Given this, we consider users of Adobe Reader to be exposed to serious risk. Using our thoughts on reasonable disclosure as a guide, we notified Adobe of our plans to publicly disclose information about any critical vulnerabilities which would remain unfixed 60 days beyond our initial contact. (Note: Adobe has confirmed they have no plans to issue additional out of band updates before August 27, which is 60 days after we disclosed all bugs. Since the Linux Reader version remains unpatched and the Windows / OS X patches are now available for diffing and reverse engineering, we have decided that it’s in the best interest of users to be aware of these security issues without additional delay.)
It is important to note that all discussed vulnerabilities were found using publicly available PDF documents, altered using conceptually trivial mutation algorithms such as bitflipping. Given that, we believe it is very possible that third-parties specializing in bug hunting and vulnerability research may already know of and/or be targeting many of our reported issues.
We plan to continue working with Adobe to verify additional fixes and test new releases to further improve the security of Reader.
Adobe Reader for Linux users are exposed to all critical vulnerabilities discussed here, until the patched Linux version is released.
Adobe Reader for Windows are currently vulnerable to up to 6 unpatched issues.
Adobe Reader for Mac OS X are currently vulnerable to up to 10 unpatched issues.

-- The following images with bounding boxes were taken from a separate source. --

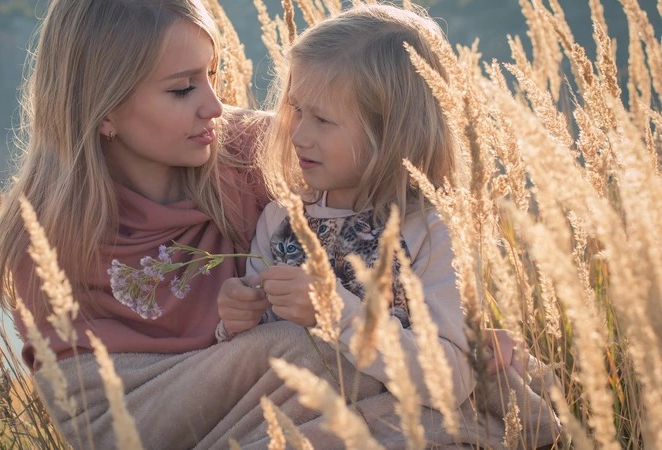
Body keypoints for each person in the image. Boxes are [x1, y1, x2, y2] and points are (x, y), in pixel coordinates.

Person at [0, 0, 552, 448]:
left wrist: (454, 330)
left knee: (319, 351)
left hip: (301, 371)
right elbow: (86, 407)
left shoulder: (253, 152)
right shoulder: (46, 231)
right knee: (294, 348)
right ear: (103, 107)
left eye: (213, 76)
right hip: (145, 403)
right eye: (183, 88)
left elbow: (387, 202)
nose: (216, 105)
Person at [216, 4, 561, 449]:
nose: (299, 134)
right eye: (295, 110)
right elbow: (258, 356)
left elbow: (450, 380)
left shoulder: (431, 232)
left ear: (391, 132)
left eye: (322, 120)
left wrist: (335, 310)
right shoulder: (283, 220)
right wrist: (234, 322)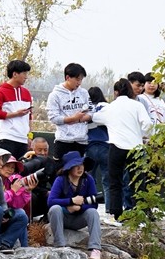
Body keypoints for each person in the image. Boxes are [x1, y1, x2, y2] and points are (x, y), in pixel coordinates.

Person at [97, 78, 153, 219]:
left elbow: (95, 118)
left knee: (115, 182)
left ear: (116, 92)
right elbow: (148, 125)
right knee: (138, 183)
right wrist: (142, 134)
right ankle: (140, 215)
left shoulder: (109, 108)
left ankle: (117, 215)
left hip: (116, 147)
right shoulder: (137, 106)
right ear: (129, 90)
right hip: (136, 148)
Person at [47, 150, 103, 259]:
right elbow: (51, 201)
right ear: (68, 168)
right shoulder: (60, 180)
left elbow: (94, 204)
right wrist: (70, 202)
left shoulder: (88, 179)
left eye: (81, 165)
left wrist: (80, 207)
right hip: (63, 218)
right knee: (55, 209)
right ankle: (60, 245)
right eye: (75, 166)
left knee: (93, 213)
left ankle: (95, 248)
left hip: (79, 219)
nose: (80, 168)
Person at [47, 63, 93, 165]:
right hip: (63, 141)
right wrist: (72, 118)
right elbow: (53, 118)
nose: (79, 82)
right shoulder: (55, 95)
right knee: (61, 173)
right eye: (77, 79)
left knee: (79, 173)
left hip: (81, 141)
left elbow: (91, 111)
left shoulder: (84, 93)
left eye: (81, 79)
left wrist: (81, 119)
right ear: (68, 77)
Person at [0, 59, 33, 159]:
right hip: (7, 138)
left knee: (21, 171)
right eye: (24, 73)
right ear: (15, 74)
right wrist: (16, 114)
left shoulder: (26, 93)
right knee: (6, 169)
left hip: (23, 139)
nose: (26, 77)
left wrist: (29, 136)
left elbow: (30, 116)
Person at [85, 86, 111, 179]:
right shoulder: (107, 106)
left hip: (89, 144)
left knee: (88, 178)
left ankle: (90, 194)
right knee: (107, 180)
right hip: (105, 145)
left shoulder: (86, 107)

We have decided to publish the stack traces of all sixteen crashes affecting Windows and OS X, with the intention of demonstrating the existence and severity of the issues. The call stacks are, however, obfuscated in such a way that the 20 least-significant address bits are masked out together with function symbols and any other meaningful information that might be used by third parties to directly locate the vulnerable code path.
Workarounds and mitigation
Two of the discussed vulnerabilities affecting Reader for Linux have been confirmed to reside in the Annots.api and PPKLite.api plugins, respectively. Since no documented ways of disabling specific plugins are available, users are advised to remove these two files from their /path/to/Adobe/Reader9/Reader/intellinux/plug_ins directory as a workaround for the issues.
There are currently no known workarounds available against any of the remaining unpatched vulnerabilities. If you believe you may be affected, you may wish to do one of the following until the patches have been released:
- Limit the use of Adobe Reader software.
- Or at least, do not open any externally received PDF documents.
- Disable the Adobe Reader browser extension for the time being.
Users of Adobe Reader 9.x for Windows who are aware of the risk are advised to upgrade to Adobe Reader X, which provides a sandbox feature, making it more difficult (although not impossible) to exploit these vulnerabilities. Unfortunately, the sandbox feature is not available for the newest versions of Adobe Reader for OS X or Linux.
- June 2012: discovery of the first set of crashes.
- 21st of June 2012: first set of crashes reported to vendor.
- 26th of June 2012: we notify Adobe that all critical crashes would be subject to the 60-day policy.
- 27th of June 2012: second set of crashes reported to vendor.
- July 2012: e-mails back and forth, we are notified not every critical issue would be fixed.
- 14th of August 2012: new version for Windows and OS X released, we publish this post.